▸ **SOURCE DATA**:
..........
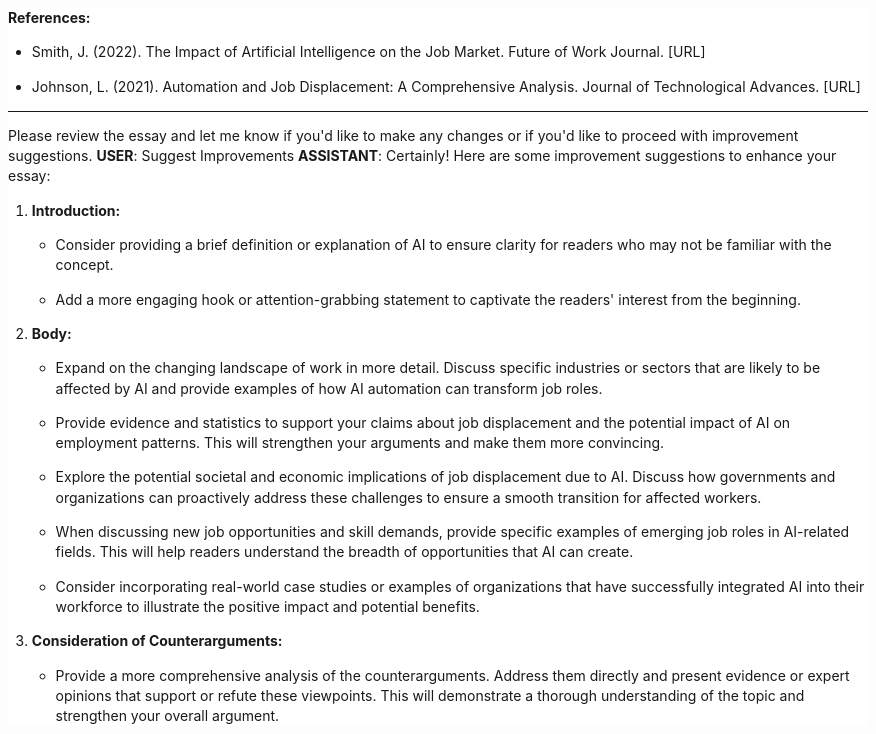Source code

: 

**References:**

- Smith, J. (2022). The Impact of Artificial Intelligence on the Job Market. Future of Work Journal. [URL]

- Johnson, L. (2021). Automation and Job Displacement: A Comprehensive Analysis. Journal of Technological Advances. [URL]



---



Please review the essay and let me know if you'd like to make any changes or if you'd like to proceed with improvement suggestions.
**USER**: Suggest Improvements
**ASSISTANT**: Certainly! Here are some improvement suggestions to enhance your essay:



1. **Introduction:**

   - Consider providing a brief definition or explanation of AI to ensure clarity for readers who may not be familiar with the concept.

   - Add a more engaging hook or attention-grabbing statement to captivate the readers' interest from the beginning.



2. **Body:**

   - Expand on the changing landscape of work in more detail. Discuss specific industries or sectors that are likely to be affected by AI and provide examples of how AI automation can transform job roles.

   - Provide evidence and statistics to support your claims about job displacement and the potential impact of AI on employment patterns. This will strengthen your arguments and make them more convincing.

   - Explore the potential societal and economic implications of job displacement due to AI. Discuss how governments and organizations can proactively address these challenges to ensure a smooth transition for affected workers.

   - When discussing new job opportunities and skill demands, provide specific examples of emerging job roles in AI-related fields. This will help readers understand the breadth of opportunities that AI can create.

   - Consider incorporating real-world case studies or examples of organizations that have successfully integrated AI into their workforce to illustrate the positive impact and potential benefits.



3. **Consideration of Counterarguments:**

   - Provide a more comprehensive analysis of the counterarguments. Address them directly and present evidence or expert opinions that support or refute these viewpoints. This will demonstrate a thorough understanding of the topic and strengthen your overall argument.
..........
▸ **TO-DO ITEM**: Can you transcribe the text of all the data above character for character, leaving the picture out of your answer?

▸ **WRITTEN SOLUTION**:
Source code

: 

**References:**

- Smith, J. (2022). The Impact of Artificial Intelligence on the Job Market. Future of Work Journal. [URL]

- Johnson, L. (2021). Automation and Job Displacement: A Comprehensive Analysis. Journal of Technological Advances. [URL]



---



Please review the essay and let me know if you'd like to make any changes or if you'd like to proceed with improvement suggestions.
**USER**: Suggest Improvements
**ASSISTANT**: Certainly! Here are some improvement suggestions to enhance your essay:



1. **Introduction:**

   - Consider providing a brief definition or explanation of AI to ensure clarity for readers who may not be familiar with the concept.

   - Add a more engaging hook or attention-grabbing statement to captivate the readers' interest from the beginning.



2. **Body:**

   - Expand on the changing landscape of work in more detail. Discuss specific industries or sectors that are likely to be affected by AI and provide examples of how AI automation can transform job roles.

   - Provide evidence and statistics to support your claims about job displacement and the potential impact of AI on employment patterns. This will strengthen your arguments and make them more convincing.

   - Explore the potential societal and economic implications of job displacement due to AI. Discuss how governments and organizations can proactively address these challenges to ensure a smooth transition for affected workers.

   - When discussing new job opportunities and skill demands, provide specific examples of emerging job roles in AI-related fields. This will help readers understand the breadth of opportunities that AI can create.

   - Consider incorporating real-world case studies or examples of organizations that have successfully integrated AI into their workforce to illustrate the positive impact and potential benefits.



3. **Consideration of Counterarguments:**

   - Provide a more comprehensive analysis of the counterarguments. Address them directly and present evidence or expert opinions that support or refute these viewpoints. This will demonstrate a thorough understanding of the topic and strengthen your overall argument.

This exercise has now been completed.